[Stored dataset items]
*** Begin section ***

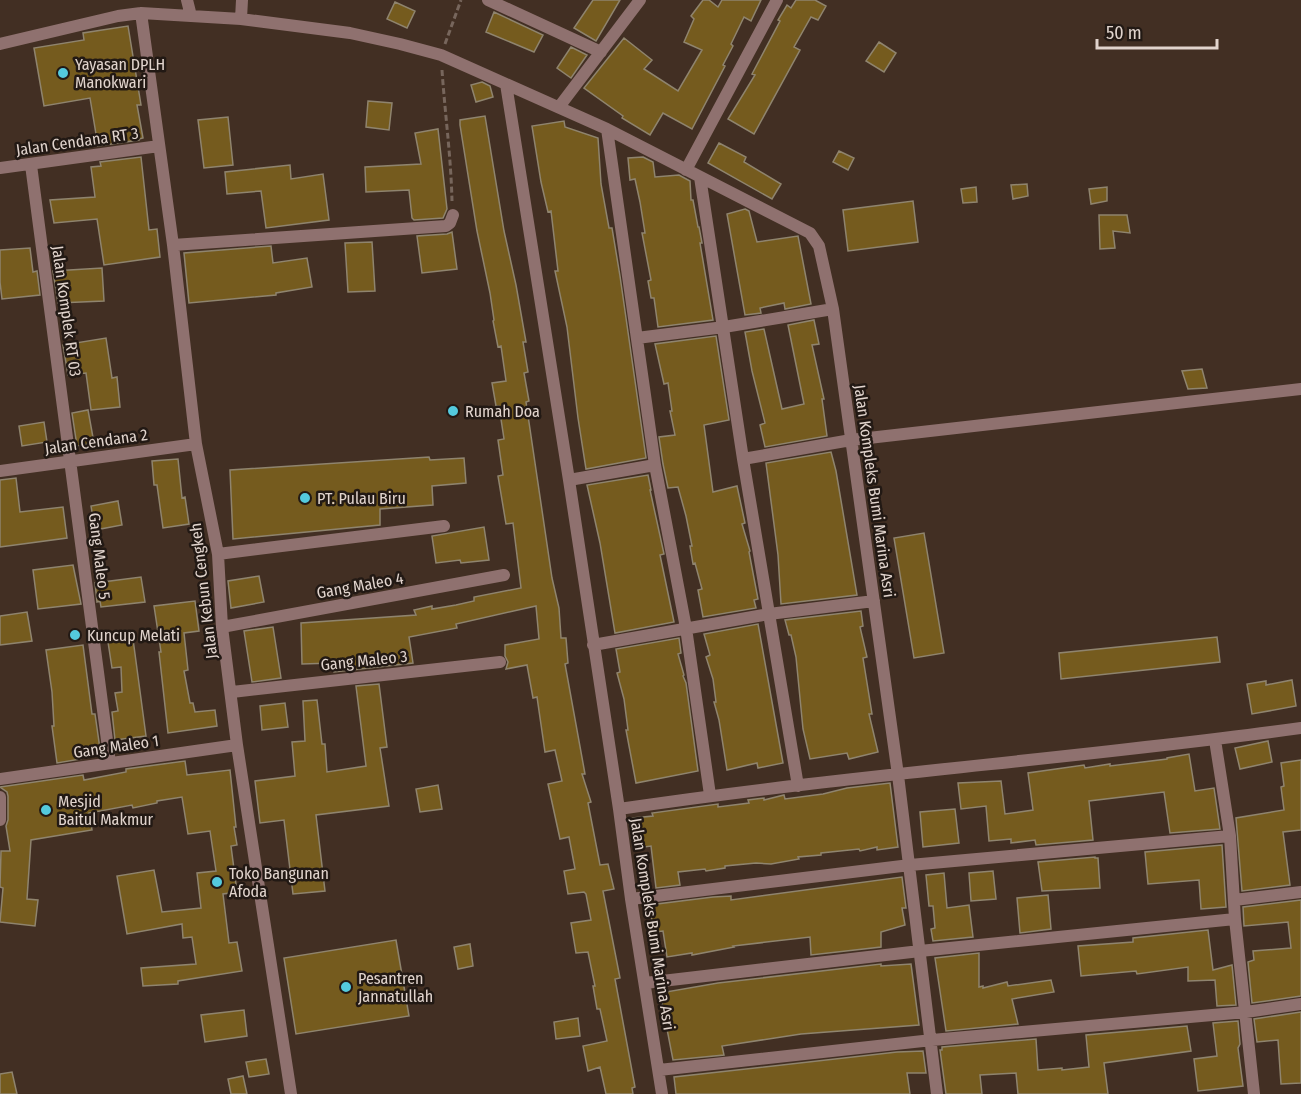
<svg xmlns="http://www.w3.org/2000/svg" width="1301" height="1094" viewBox="0 0 1301 1094" font-family="'Fira Sans Condensed',sans-serif">
  <rect width="100%" height="100%" fill="#422f23"/>
  <!-- building -->
  <path fill="#755b1e" stroke="#8f846e" stroke-width="1.5" d="M593,0H620L596,41L574,28Z
    M703,0H709L718,7L722,0H761L751,21L744,17L731,44L733,46L723,65L725,66L692,129L663,113L650,135L622,118L623,116L584,88L624,38L652,60L644,69L678,91L702,50L684,42L694,19L691,16Z
    M796,0H815L826,6L818,20L811,17L794,47L800,50L754,134L728,119L755,75L752,74L780,21L778,20L787,5L791,8Z
    M395,2L415,11L407,28L387,19Z
    M494,12L543,35L534,52L486,32Z
    M128,26L141,105H137L143,138L139,139V140L98,146L90,98L44,106L34,48L84,40L83,33Z
    M879,42L896,53L884,72L866,61Z
    M571,47L587,55L571,78L557,68Z
    M482,82L490,86L493,97L476,102L471,85Z
    M368,101L392,103L389,130L366,127Z
    M485,116L504,231L516,285L526,342H523L528,372L524,373L529,401L526,402L552,578L559,608L561,638H566L568,663L565,664L585,774H582L591,802L588,803L600,865L608,864L614,889L603,891L620,978L615,979L635,1087L632,1088L633,1094H606L600,1067L588,1071L583,1046L607,1041L600,1009H597L593,986H595L588,952L576,953L571,923L591,920L586,894L584,892L568,894L564,871L575,869L569,837L560,839L548,784L562,781L555,750L545,752L537,697L533,698L527,665L506,669L508,662L505,656V645L539,639L536,606L456,624L457,628L409,637L413,663L334,672L333,663L302,664L301,623L416,615L414,610L432,606V609L456,605L474,601V597L521,588L513,523L506,524L498,476L503,475L498,440L504,439L499,406H496L492,383L506,381L501,346L498,347L493,321L494,320L490,293L477,231L460,125V120Z
    M228,117L233,165L204,168L198,120Z
    M564,121L565,127L598,138L601,184L609,228H612L620,276L646,458L586,469L578,418L567,327L555,271H558L551,211L548,212L541,182L532,126Z
    M438,129L447,209L443,218L414,220L412,218L409,190L366,192L365,167L421,164L415,133Z
    M719,143L746,157L744,162L781,184L772,199L708,163Z
    M839,151L854,158L848,170L833,162Z
    M141,157L149,230L157,229L160,257L104,265L97,219L54,223L50,200L95,197L91,167L101,166L100,162Z
    M643,157L653,162L655,177L679,175L690,181L691,200H693L698,227H699L702,243H700L713,320L658,327L654,298H651L648,281L651,280L642,233H645L640,202L635,179L630,180L628,158Z
    M290,165L291,179L323,174L329,220L266,228L261,191L227,194L225,172Z
    M1027,184L1028,196L1013,199L1011,185Z
    M976,187L977,202L963,203L961,189Z
    M1107,187V201L1091,204L1089,189Z
    M913,201L918,242L848,251L843,210Z
    M745,209L749,211L757,242L798,236L811,304L785,309L784,303L760,308L761,313L745,315L727,214Z
    M1099,215H1127L1130,233L1113,231L1115,248L1100,249Z
    M452,232L457,269L422,273L417,236L447,234Z
    M372,242L375,291L348,292L345,243Z
    M271,246L273,263L307,258L312,287L276,293V295L189,303L184,253Z
    M30,248L33,272L37,271L40,295L2,299L0,282V250Z
    M102,268L104,301L58,303L53,271Z
    M814,320L819,344L812,345L824,399H822L827,436L765,447L760,425L765,423L752,371L745,332L764,329L782,409L804,404L788,325Z
    M716,336L729,420L704,425L713,492L737,486L745,523L742,524L750,551L749,552L758,599L754,600L756,608L703,617L698,590L702,589L695,563L693,564L690,546H692L686,516L678,487L668,488L663,464L659,437L675,435L670,411H672L668,383L664,384L655,344Z
    M106,338L112,378L117,377L120,407L91,410L86,373L68,375L63,345Z
    M1202,369L1207,388L1188,389L1182,371Z
    M88,410L94,443L77,446L72,413Z
    M44,422L47,442L22,446L19,426Z
    M831,452L836,471L857,595L781,604L778,555L766,463Z
    M429,457L430,460L464,458L466,483L432,486L433,505L380,509V525L233,539L230,470Z
    M178,459L182,498L185,497L189,524L163,528L157,485H154L152,461Z
    M648,475L651,490H650L664,554L660,555L674,622L615,633L600,543L587,485Z
    M16,478L20,512L63,507L67,538L0,547V480Z
    M118,501L122,525L95,530L91,506Z
    M484,527L489,560L461,563L460,560L436,563L432,536Z
    M924,533L944,653L914,658L894,538Z
    M73,565L81,604L38,609L33,570Z
    M259,576L264,602L231,608L228,581Z
    M141,577L145,602L101,607L100,601L97,602L95,583Z
    M195,601L199,631L184,633L188,670L184,671L190,703H193L195,712L215,710L217,726L168,733L159,652H161L154,606Z
    M861,611L863,626L860,627L867,657L863,658L872,714H869L878,752L849,759L847,753L810,759L803,729L796,657L791,635H789L785,620Z
    M27,612L32,641L0,645V616Z
    M758,624L783,763L758,768L757,763L727,770L719,720L714,702H716L713,679L706,657L710,655L704,634Z
    M273,627L281,678L252,682L244,631Z
    M1217,637L1220,662L1061,679L1059,653Z
    M679,638L681,653L678,654L684,675L683,676L686,683L698,771L636,783L626,730H628L624,699L617,673L620,672L616,649Z
    M133,639L146,736L115,740L112,712L118,711L115,693L122,692L121,667L112,668L108,642Z
    M83,645L92,714H95L100,749L80,751L81,759L57,763L52,726H54L52,692L46,650Z
    M1292,680L1296,706L1252,714L1247,684L1266,681V685Z
    M379,684L387,747L380,748L389,806L316,815L325,891L293,894L284,820L260,823L255,781L295,776L292,742L305,741L303,701L317,700L322,744H325L327,772L366,766L356,686Z
    M285,703L288,727L262,730L260,706Z
    M1268,741L1272,762L1240,769L1235,748Z
    M1189,754L1195,791L1214,788L1220,829L1170,833L1164,792L1089,801L1093,840L1036,845L1035,840L1011,843V839L989,841L986,806L961,809L958,783L1001,781L1005,814L1033,810L1028,773L1084,765L1085,768L1110,764V766L1167,759V758Z
    M1301,760V830L1283,832L1290,885L1242,891L1236,818L1284,810L1281,787L1284,786L1281,763Z
    M185,761L187,775L230,770L236,827H234L237,845L231,846L237,892L223,894L229,943L237,942L242,971L178,981V984L143,986L141,968L196,964L192,937L183,938L182,924L127,934L117,876L154,870L162,912L201,908L197,873L216,871L210,831L188,834L182,797L157,801V803L133,808L132,805L89,813L92,830L31,840L27,899L38,900L35,926L0,922L3,888L0,887L1,851H10L6,826L8,820V796L7,792L0,787L83,775L84,780L126,772V769Z
    M890,783L898,847L877,850V847L860,851L859,849L821,853V855L798,857L799,859L771,864L756,863L725,866V868L706,871L705,869L678,872L680,885L656,888L651,846L637,848L633,818L653,816L652,813L718,804V807L749,803L748,800L764,798V800L784,795L785,799L823,794L847,788Z
    M438,785L442,809L420,812L416,789Z
    M955,809L959,843L923,847L920,812Z
    M1222,845L1226,907L1201,909L1199,880L1148,884L1145,852Z
    M1095,857V858H1098L1100,888L1042,891L1038,862Z
    M993,871L996,899L971,901L969,873Z
    M944,873L947,908L969,905L973,937L933,941L931,929L935,928L933,906H929L926,875Z
    M902,877L906,908H902L905,925L881,932V947L811,955L810,937L733,946L734,947L692,955V953L667,957L663,931L654,932L649,905L713,897L731,896V900Z
    M1048,895L1051,929L1020,933L1017,898Z
    M1301,900V996L1252,1003L1248,962L1254,960L1253,951L1291,948L1288,922L1244,926L1243,907Z
    M1208,930L1213,970L1232,965L1236,1005L1217,1006L1215,980L1188,981V967L1137,974L1136,971L1081,976L1078,946L1133,942V938Z
    M396,940L409,1016L296,1034L284,958Z
    M470,944L473,966L458,969L454,947Z
    M979,953V987L983,986V988L1007,982L1008,986L1051,980L1054,992L1012,999L1018,1024L946,1031L935,958Z
    M881,964V966L911,964L919,1025L801,1034L722,1046L724,1055L673,1060L660,993L718,983Z
    M244,1010L247,1036L205,1042L201,1015Z
    M1301,1012V1083L1281,1084L1278,1040L1257,1042L1254,1019Z
    M578,1018L580,1036L556,1039L554,1022Z
    M1238,1021L1240,1044L1238,1048L1243,1086L1198,1091L1194,1059L1217,1056L1213,1023Z
    M1187,1026L1191,1051L1104,1063L1108,1094H1018L1016,1073L980,1075L982,1094H946L940,1050H942V1047L1036,1039L1038,1070L1062,1068V1070L1089,1067L1086,1035Z
    M923,1051L926,1073H907L910,1094H676L674,1077L897,1052Z
    M266,1059L269,1074L249,1077L246,1062Z
    M12,1072L17,1094H0V1074Z
    M243,1076L247,1094H231L228,1079Z"/>
  <g fill="none" stroke-linecap="round" stroke-linejoin="round">
    <!-- path -->
    <path stroke="#77665c" stroke-width="3" stroke-dasharray="6 3" stroke-linecap="butt" d="M445,44L461,0
      M442,70C445,114 451,157 452,201"/>
    <!-- minor -->
    <path stroke="#8f716f" stroke-width="12" d="M187,0L191,16
      M488,0L601,52
      M141,13L173,245L196,444L218,554L222,627L237,745L291,1094
      M241,19L242,0
      M0,44L118,16L141,13L241,19L350,33L400,44L441,55L607,129L810,233L819,246L833,309L898,775L937,1094
      M506,84L569,480L619,809L631,899L662,1094
      M559,107L640,0
      M607,129L655,465L686,628L710,795
      M31,165L110,763
      M0,168L159,146
      M686,170L777,0
      M700,177L743,459L798,786
      M173,245L446,226L450,223L453,215
      M637,338L724,327L833,309
      M743,459L851,440L1301,389
      M0,471L196,444
      M569,480L655,465
      M218,554L444,526
      M222,627L504,575
      M593,645L769,614L874,601
      M232,692L500,662
      M1215,740L1230,836L1235,919L1254,1094
      M0,779L237,745
      M0,797V820
      M619,809C846,775 1074,759 1301,728
      M631,899L910,865L1230,836
      M1234,900L1301,892
      M645,983L920,951L1235,919
      M659,1070L932,1040L1246,1012L1301,1004"/>
  </g>
  <!-- markers -->
  <g fill="#54cadd" stroke="#221914" stroke-width="2">
    <circle cx="63" cy="73" r="6"/>
    <circle cx="453" cy="411" r="6"/>
    <circle cx="305" cy="498" r="6"/>
    <circle cx="75" cy="635" r="6"/>
    <circle cx="46" cy="810" r="6"/>
    <circle cx="217" cy="882" r="6"/>
    <circle cx="346" cy="987" r="6"/>
  </g>
  <g text-anchor="middle" stroke-width="5" stroke-linejoin="round" paint-order="stroke">
    <!-- poi labels -->
    <g font-size="16" fill="#e1d4cd" stroke="#221914" text-anchor="start">
      <text x="75" y="70">Yayasan DPLH<tspan x="75" dy="18">Manokwari</tspan></text>
      <text x="465" y="417">Rumah Doa</text>
      <text x="317" y="504">PT. Pulau Biru</text>
      <text x="87" y="641">Kuncup Melati</text>
      <text x="58" y="807">Mesjid<tspan x="58" dy="18">Baitul Makmur</tspan></text>
      <text x="229" y="879">Toko Bangunan<tspan x="229" dy="18">Afoda</tspan></text>
      <text x="358" y="984">Pesantren<tspan x="358" dy="18">Jannatullah</tspan></text>
    </g>
    <!-- street labels -->
    <g font-size="16" fill="#e1d4cd" stroke="#221914">
      <text transform="translate(77 141) rotate(-8)" y="6">Jalan Cendana RT 3</text>
      <text transform="translate(67 311) rotate(82)" y="6">Jalan Komplek RT 03</text>
      <text transform="translate(96 441) rotate(-8)" y="6">Jalan Cendana 2</text>
      <text transform="translate(875 491) rotate(82)" y="6">Jalan Kompleks Bumi Marina Asri</text>
      <text transform="translate(100 556) rotate(83)" y="6">Gang Maleo 5</text>
      <text transform="translate(360 585) rotate(-10)" y="6">Gang Maleo 4</text>
      <text transform="translate(203 591) rotate(-97)" y="6">Jalan Kebun Cengkeh</text>
      <text transform="translate(364 660) rotate(-6)" y="6">Gang Maleo 3</text>
      <text transform="translate(116 746) rotate(-8)" y="6">Gang Maleo 1</text>
      <text transform="translate(653 924) rotate(81)" y="6">Jalan Kompleks Bumi Marina Asri</text>
    </g>
  </g>
  <!-- scale -->
  <path d="M1097 39v9h120v-9" fill="none" stroke="#e1d4cd" stroke-width="3"/>
  <text x="1106" y="39" font-size="18" fill="#e1d4cd" stroke="#221914" stroke-width="4.5" paint-order="stroke">50 m</text>
</svg>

*** End section ***

The task: Check each line of the records for the word "Kompleks" and extract those that contain it.

Answer to the exercise:
      <text transform="translate(875 491) rotate(82)" y="6">Jalan Kompleks Bumi Marina Asri</text>
      <text transform="translate(653 924) rotate(81)" y="6">Jalan Kompleks Bumi Marina Asri</text>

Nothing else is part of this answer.